The European Commission has remained too silent. While assertive when Pegasus was affecting only Poland, Hungary or Greece, the suspicion that Spain has been spying on Catalan citizens who are pro-independence has been met with indifference. European Commission President Ursula von der Leyen didn’t say anything about it when she went to Barcelona at the end of April, just a week after CatalanGate became public. And even worse, she didn’t mention the threat caused by Pegasus spyware in her State of the Union speech. Not a single word about the cyber-espionage campaigns waged against European citizens and their consequences for the future of civil rights in Europe.
How can Europe stop autocratic regimes abroad from using such a dangerous technology that its own Member States use in an uncontrolled manner?
The message for regimes around the world is deeply disturbing. At the end of the day if this kind of cyber-espionage is acceptable in the EU, why not everywhere else? How can Europe stop autocratic regimes abroad from using such a dangerous technology that its own Member States use in an uncontrolled manner? Democratic dissidents, minorities and opposition members around the world are more at risk than before due to the inaction of the EU.
The situation is even more disturbing as we know that Pegasus technology allows for the creation of messages and content in the mobile phones being spied on, which can endanger whole investigations. How will we know if a message is real or fake?
The European Data Protection Agency has already stated that Pegasus structurally violates so many rights that it should be banned. Has it been listened to? Is it enough for a judge to give the green light to use Pegasus on someone? How can we control its correct use? My wife, my former head of cabinet, my current head of cabinet and former advisors were all spied on using Pegasus.

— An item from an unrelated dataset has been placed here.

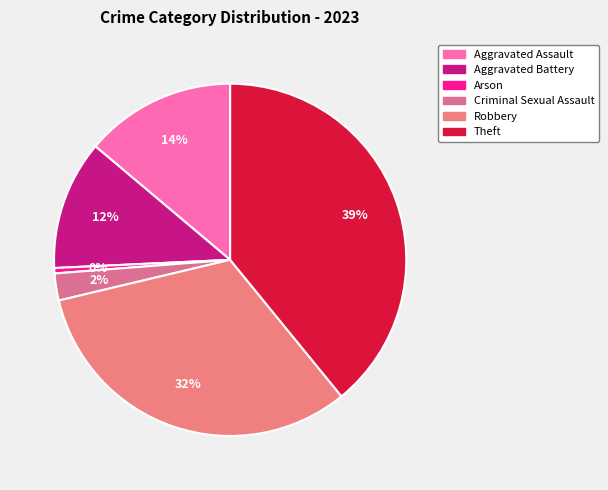

How many segments does this pie chart have?

6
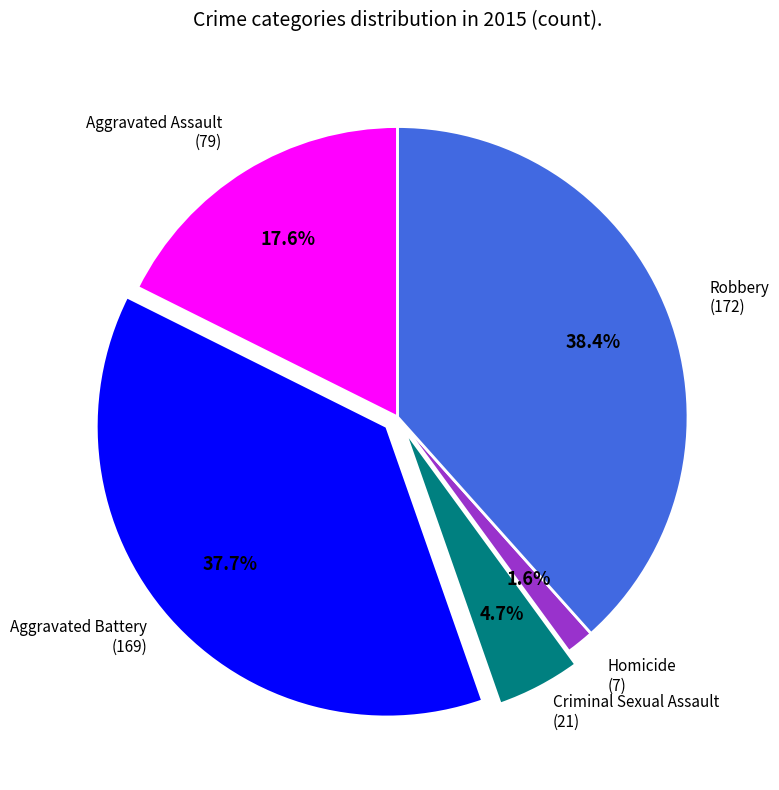

Is there a majority slice in this chart?

No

Is it enough for a judge to give the green light to use Pegasus on someone? How can we control its correct use?
I think regulating Pegasus is impossible, and so like the European Data Protection Agency stated, it should be banned. Even more when we take into account that NSO keeps records of all the data collected, further infringing national law and data protection standards.
We are working on all this in the European Parliament’s Pegasus committee, of which I am a member. I think our work is going in the right direction. However, even here in this house, the extensive use of Pegasus against the Catalan pro-independence movement is somewhat swept under the carpet as a fact-finding trip to Spain has been discarded. Does it make any sense to exclude from such missions a trip to a country where Pegasus has been used so extensively?
I’ve lived for five years in exile, and if there’s something I have learnt, it is that the more the EU protects Spain, the more its double standards on civil rights damage its internal and external credibility. We cannot do it any longer. Pegasus is not only a crisis, it is an opportunity to fight for a better Europe. A lot is at stake.